[[ Extracted information, beginning ]]

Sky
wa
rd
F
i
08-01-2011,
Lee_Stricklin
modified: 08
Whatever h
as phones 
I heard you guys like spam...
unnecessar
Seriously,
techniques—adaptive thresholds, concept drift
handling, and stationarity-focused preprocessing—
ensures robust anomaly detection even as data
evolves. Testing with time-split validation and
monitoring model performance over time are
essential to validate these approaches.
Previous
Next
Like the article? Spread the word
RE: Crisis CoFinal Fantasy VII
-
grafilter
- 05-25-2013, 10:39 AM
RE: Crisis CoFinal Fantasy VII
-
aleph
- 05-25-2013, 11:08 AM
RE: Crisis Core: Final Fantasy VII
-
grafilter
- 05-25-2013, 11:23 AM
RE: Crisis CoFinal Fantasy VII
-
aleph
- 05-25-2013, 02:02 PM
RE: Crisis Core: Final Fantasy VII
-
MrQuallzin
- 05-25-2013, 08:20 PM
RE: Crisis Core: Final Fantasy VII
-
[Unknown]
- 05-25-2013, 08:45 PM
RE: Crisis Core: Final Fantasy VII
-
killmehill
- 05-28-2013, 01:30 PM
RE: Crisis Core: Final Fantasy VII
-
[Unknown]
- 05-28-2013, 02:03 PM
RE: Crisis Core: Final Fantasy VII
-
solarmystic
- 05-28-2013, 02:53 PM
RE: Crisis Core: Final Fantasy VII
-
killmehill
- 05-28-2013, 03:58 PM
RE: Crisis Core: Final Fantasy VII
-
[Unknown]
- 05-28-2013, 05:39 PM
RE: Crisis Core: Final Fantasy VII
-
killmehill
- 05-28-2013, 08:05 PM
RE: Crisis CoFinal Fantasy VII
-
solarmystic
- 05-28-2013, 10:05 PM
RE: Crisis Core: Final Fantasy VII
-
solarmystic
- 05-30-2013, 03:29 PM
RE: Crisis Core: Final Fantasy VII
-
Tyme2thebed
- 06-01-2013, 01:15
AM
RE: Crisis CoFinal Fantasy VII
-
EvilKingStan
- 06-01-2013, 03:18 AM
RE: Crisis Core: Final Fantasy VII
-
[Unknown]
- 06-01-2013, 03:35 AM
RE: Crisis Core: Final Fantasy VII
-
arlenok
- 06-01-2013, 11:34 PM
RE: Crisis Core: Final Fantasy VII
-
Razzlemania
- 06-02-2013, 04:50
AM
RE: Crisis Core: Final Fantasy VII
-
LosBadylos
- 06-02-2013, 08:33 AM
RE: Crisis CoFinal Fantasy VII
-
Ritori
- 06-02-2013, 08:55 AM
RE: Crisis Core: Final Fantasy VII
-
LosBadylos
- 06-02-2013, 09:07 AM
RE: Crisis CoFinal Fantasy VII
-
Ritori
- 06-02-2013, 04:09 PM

[[ Extracted information, end ]]

Retype every entry without changing anything.

* _Reply_:
Sky
wa
rd
F
i
08-01-2011,
Lee_Stricklin
modified: 08
Whatever h
as phones 
I heard you guys like spam...
unnecessar
Seriously,
techniques—adaptive thresholds, concept drift
handling, and stationarity-focused preprocessing—
ensures robust anomaly detection even as data
evolves. Testing with time-split validation and
monitoring model performance over time are
essential to validate these approaches.
Previous
Next
Like the article? Spread the word
RE: Crisis CoFinal Fantasy VII
-
grafilter
- 05-25-2013, 10:39 AM
RE: Crisis CoFinal Fantasy VII
-
aleph
- 05-25-2013, 11:08 AM
RE: Crisis Core: Final Fantasy VII
-
grafilter
- 05-25-2013, 11:23 AM
RE: Crisis CoFinal Fantasy VII
-
aleph
- 05-25-2013, 02:02 PM
RE: Crisis Core: Final Fantasy VII
-
MrQuallzin
- 05-25-2013, 08:20 PM
RE: Crisis Core: Final Fantasy VII
-
[Unknown]
- 05-25-2013, 08:45 PM
RE: Crisis Core: Final Fantasy VII
-
killmehill
- 05-28-2013, 01:30 PM
RE: Crisis Core: Final Fantasy VII
-
[Unknown]
- 05-28-2013, 02:03 PM
RE: Crisis Core: Final Fantasy VII
-
solarmystic
- 05-28-2013, 02:53 PM
RE: Crisis Core: Final Fantasy VII
-
killmehill
- 05-28-2013, 03:58 PM
RE: Crisis Core: Final Fantasy VII
-
[Unknown]
- 05-28-2013, 05:39 PM
RE: Crisis Core: Final Fantasy VII
-
killmehill
- 05-28-2013, 08:05 PM
RE: Crisis CoFinal Fantasy VII
-
solarmystic
- 05-28-2013, 10:05 PM
RE: Crisis Core: Final Fantasy VII
-
solarmystic
- 05-30-2013, 03:29 PM
RE: Crisis Core: Final Fantasy VII
-
Tyme2thebed
- 06-01-2013, 01:15
AM
RE: Crisis CoFinal Fantasy VII
-
EvilKingStan
- 06-01-2013, 03:18 AM
RE: Crisis Core: Final Fantasy VII
-
[Unknown]
- 06-01-2013, 03:35 AM
RE: Crisis Core: Final Fantasy VII
-
arlenok
- 06-01-2013, 11:34 PM
RE: Crisis Core: Final Fantasy VII
-
Razzlemania
- 06-02-2013, 04:50
AM
RE: Crisis Core: Final Fantasy VII
-
LosBadylos
- 06-02-2013, 08:33 AM
RE: Crisis CoFinal Fantasy VII
-
Ritori
- 06-02-2013, 08:55 AM
RE: Crisis Core: Final Fantasy VII
-
LosBadylos
- 06-02-2013, 09:07 AM
RE: Crisis CoFinal Fantasy VII
-
Ritori
- 06-02-2013, 04:09 PM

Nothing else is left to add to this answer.